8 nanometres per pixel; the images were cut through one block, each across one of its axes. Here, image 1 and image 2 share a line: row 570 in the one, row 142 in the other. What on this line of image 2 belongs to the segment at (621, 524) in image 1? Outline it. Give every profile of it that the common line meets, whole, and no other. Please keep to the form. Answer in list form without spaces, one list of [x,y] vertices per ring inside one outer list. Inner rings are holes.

==

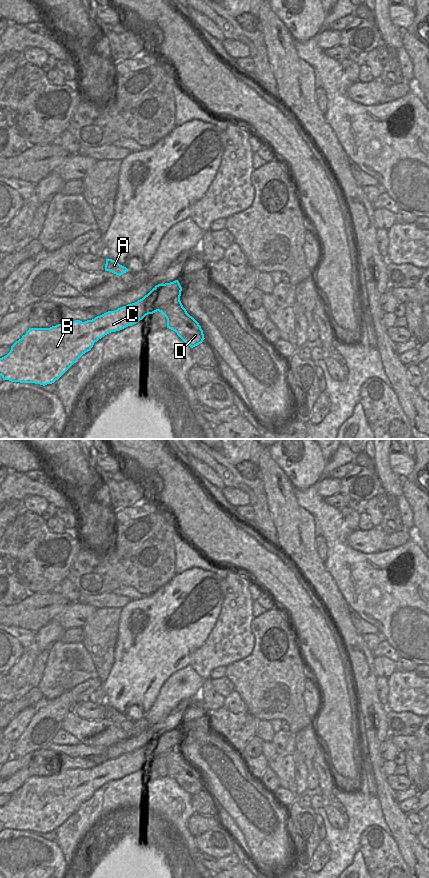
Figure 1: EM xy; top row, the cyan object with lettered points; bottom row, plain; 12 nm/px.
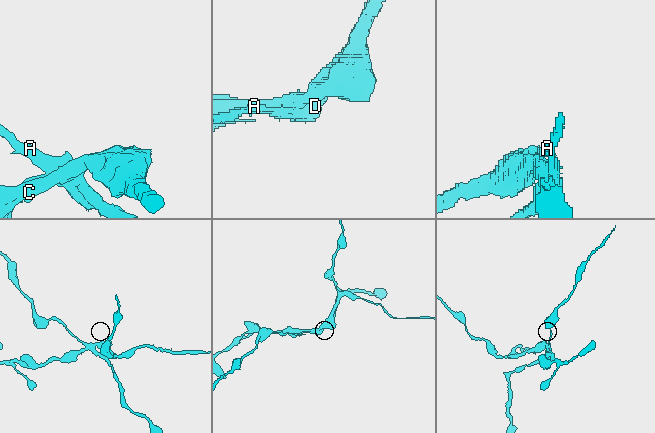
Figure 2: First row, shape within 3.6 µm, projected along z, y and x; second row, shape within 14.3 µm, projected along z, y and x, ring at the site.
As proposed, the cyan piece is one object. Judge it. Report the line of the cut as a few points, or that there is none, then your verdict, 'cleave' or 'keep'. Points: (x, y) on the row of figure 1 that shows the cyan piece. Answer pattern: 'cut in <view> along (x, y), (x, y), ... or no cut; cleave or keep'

...

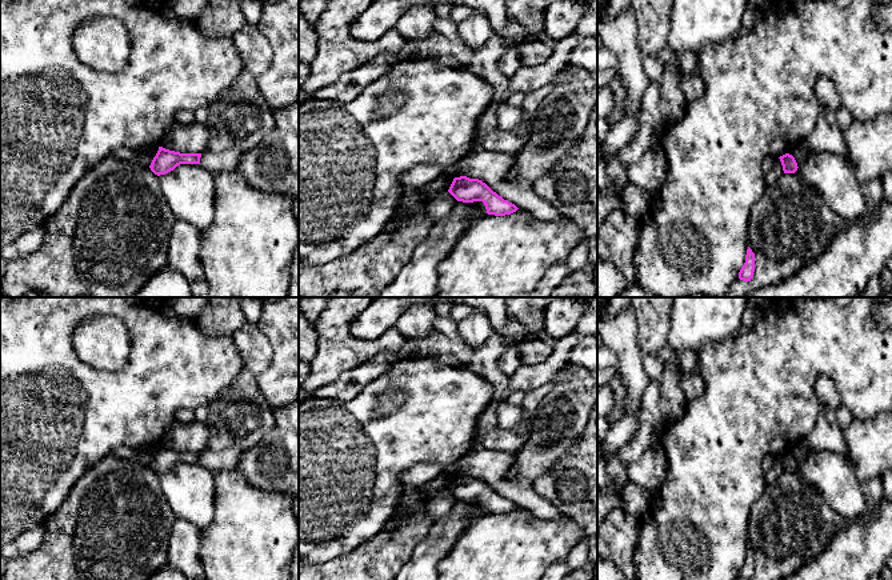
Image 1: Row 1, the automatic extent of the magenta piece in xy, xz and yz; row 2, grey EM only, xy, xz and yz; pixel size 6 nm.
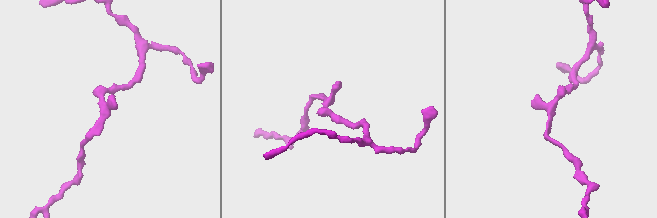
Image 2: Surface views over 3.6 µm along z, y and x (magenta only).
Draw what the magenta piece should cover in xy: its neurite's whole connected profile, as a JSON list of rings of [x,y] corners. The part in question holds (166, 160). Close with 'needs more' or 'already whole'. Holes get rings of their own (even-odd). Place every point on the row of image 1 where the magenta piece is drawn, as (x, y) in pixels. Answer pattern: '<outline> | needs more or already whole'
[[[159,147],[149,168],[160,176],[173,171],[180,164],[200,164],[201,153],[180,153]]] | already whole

Task statement: Search the records for the string "only" and report each line that has it.

Exercise answer:
Image 1: Row 1, the automatic extent of the magenta piece in xy, xz and yz; row 2, grey EM only, xy, xz and yz; pixel size 6 nm.
Image 2: Surface views over 3.6 µm along z, y and x (magenta only).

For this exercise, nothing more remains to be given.